# [Input data]
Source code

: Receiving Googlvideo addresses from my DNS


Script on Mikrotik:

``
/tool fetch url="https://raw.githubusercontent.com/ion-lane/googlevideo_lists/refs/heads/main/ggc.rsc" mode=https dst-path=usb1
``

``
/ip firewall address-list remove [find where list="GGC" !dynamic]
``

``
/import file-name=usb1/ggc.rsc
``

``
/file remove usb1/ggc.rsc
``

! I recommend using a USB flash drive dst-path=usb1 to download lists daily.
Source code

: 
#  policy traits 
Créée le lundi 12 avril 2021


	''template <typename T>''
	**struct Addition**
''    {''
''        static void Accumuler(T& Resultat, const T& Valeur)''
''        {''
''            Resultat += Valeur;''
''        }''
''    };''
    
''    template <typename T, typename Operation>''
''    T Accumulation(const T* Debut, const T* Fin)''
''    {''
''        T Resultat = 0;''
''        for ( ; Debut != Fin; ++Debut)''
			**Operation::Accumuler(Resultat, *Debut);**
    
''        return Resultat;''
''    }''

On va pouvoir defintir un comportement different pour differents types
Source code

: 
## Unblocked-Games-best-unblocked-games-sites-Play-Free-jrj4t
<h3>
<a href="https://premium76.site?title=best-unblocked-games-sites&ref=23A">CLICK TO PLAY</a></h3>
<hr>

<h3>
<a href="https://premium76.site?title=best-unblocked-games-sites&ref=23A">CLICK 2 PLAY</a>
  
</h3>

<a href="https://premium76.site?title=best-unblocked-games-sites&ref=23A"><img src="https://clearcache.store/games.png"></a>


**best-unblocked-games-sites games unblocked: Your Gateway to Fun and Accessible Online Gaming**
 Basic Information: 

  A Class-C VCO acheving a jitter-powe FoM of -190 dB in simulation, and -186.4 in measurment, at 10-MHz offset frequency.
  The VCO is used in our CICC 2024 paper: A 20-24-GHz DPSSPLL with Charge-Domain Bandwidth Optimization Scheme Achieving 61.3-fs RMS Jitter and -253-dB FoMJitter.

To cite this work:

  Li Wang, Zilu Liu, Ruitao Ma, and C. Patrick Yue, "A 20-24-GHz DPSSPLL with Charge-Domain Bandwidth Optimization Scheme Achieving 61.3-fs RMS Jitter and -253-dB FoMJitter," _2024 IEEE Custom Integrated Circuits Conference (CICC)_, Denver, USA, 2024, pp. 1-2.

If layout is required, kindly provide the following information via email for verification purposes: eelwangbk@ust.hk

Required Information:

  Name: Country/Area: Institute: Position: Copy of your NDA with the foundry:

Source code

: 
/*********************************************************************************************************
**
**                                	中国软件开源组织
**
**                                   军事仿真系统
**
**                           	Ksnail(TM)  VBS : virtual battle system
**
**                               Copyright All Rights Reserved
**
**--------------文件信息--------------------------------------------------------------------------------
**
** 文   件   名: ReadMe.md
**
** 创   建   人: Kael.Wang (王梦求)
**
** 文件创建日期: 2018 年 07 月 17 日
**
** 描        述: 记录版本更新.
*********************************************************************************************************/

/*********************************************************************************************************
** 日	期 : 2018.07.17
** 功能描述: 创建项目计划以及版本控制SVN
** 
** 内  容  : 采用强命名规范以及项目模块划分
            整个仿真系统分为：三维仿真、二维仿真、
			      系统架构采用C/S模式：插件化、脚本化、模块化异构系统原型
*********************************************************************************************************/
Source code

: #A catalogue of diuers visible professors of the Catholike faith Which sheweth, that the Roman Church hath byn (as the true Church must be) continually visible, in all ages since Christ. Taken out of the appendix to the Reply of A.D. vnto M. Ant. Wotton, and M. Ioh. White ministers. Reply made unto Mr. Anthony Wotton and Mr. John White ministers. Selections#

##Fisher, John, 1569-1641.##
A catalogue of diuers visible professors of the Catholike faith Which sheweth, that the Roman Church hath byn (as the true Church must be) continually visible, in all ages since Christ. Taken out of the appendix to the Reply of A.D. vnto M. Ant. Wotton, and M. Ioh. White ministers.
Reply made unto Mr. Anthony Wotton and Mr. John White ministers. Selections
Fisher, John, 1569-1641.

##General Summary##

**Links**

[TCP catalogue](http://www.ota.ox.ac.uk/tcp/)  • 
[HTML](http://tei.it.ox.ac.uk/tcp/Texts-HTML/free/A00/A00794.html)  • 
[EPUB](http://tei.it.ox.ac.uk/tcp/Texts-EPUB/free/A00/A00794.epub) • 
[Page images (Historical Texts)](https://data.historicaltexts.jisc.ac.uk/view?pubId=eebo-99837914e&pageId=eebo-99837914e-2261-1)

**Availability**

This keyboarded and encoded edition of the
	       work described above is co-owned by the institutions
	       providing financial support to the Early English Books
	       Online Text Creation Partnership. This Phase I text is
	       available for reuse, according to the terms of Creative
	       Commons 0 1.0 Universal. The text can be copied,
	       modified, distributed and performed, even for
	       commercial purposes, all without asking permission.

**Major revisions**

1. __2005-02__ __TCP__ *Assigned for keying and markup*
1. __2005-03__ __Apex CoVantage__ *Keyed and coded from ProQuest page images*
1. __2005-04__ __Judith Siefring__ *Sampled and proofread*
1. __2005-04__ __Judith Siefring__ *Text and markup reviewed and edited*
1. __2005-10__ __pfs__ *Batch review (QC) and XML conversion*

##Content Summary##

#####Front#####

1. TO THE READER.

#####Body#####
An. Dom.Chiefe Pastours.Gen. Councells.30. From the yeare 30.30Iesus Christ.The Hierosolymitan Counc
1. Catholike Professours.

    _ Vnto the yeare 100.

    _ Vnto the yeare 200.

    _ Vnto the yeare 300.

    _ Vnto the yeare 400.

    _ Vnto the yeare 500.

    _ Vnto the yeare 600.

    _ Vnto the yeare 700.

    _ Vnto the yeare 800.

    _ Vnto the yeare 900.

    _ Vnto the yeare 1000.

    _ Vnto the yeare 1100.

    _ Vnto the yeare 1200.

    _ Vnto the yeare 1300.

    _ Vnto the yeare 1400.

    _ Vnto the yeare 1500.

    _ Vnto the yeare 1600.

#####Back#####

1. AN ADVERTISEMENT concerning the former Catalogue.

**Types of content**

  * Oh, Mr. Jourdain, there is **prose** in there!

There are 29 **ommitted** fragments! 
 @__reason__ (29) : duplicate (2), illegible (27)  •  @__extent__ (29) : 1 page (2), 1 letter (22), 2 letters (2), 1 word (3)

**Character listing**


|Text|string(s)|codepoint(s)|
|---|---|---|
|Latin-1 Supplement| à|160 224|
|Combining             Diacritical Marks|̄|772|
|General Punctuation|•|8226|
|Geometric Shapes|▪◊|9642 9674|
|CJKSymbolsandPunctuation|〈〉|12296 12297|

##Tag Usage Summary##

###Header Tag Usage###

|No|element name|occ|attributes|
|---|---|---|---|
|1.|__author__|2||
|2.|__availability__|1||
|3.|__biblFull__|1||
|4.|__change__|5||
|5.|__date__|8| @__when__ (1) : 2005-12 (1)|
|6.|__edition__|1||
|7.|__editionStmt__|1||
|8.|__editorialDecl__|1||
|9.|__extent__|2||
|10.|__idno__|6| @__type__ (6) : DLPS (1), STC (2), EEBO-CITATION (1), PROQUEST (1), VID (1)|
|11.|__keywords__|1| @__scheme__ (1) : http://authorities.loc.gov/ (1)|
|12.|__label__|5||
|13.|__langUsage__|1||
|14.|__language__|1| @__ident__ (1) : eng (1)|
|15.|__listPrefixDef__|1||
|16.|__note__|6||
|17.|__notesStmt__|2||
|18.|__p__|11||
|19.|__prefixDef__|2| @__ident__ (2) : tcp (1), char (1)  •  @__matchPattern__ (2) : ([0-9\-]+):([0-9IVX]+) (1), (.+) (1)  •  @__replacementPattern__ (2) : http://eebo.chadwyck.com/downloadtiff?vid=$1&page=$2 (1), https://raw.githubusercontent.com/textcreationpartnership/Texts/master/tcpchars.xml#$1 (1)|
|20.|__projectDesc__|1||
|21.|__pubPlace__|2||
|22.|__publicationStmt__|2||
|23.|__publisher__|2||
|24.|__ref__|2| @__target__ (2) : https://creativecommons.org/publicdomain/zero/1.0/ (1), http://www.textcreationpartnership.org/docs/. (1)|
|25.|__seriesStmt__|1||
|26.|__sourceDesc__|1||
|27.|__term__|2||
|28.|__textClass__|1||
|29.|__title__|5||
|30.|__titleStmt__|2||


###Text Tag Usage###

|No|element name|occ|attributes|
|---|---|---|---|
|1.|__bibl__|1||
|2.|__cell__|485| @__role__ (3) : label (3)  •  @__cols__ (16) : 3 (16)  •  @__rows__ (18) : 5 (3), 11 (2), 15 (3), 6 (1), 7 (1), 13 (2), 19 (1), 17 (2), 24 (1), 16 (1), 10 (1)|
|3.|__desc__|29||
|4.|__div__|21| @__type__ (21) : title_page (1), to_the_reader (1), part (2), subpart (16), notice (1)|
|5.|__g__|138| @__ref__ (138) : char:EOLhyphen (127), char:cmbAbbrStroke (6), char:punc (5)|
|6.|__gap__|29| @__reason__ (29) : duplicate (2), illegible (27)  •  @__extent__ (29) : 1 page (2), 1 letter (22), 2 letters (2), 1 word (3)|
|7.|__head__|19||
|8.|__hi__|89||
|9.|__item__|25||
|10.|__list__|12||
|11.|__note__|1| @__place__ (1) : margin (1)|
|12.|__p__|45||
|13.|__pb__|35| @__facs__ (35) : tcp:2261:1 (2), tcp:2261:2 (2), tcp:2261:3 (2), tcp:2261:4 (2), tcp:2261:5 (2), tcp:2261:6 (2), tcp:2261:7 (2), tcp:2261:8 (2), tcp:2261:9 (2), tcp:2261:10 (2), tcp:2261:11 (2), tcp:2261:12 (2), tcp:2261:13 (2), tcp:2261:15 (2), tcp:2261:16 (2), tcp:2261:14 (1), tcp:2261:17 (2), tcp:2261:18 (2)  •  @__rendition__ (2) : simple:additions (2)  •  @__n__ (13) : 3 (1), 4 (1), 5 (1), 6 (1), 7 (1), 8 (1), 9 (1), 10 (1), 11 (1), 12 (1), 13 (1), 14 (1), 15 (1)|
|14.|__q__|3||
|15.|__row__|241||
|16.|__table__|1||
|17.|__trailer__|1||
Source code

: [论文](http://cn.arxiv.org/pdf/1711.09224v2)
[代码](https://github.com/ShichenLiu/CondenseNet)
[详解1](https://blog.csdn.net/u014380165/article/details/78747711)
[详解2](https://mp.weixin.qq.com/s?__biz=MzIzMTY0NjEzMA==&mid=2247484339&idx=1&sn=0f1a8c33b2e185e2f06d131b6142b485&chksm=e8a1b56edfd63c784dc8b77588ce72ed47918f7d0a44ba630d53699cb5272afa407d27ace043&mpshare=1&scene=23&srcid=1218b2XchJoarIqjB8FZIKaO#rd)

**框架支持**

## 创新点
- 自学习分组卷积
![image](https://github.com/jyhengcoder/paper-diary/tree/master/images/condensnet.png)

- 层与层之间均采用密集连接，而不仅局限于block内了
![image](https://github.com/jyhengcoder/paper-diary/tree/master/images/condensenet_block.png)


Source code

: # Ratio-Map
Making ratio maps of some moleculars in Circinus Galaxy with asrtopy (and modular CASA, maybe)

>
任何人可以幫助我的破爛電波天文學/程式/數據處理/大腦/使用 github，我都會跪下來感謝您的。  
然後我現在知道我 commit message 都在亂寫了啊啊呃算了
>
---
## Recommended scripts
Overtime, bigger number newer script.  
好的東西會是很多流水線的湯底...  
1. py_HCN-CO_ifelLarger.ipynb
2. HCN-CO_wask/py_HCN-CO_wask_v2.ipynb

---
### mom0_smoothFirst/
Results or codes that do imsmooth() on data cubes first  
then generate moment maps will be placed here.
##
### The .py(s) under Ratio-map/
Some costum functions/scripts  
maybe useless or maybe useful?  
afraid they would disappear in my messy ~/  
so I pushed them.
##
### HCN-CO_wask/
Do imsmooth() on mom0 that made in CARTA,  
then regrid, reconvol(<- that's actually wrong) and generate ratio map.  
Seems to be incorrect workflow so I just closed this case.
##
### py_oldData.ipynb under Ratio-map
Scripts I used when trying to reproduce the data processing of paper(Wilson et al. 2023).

# [Exercise description]
Please count the lines in the rows above that contain the string "CICC", and give only the number.

# [Answer section]
2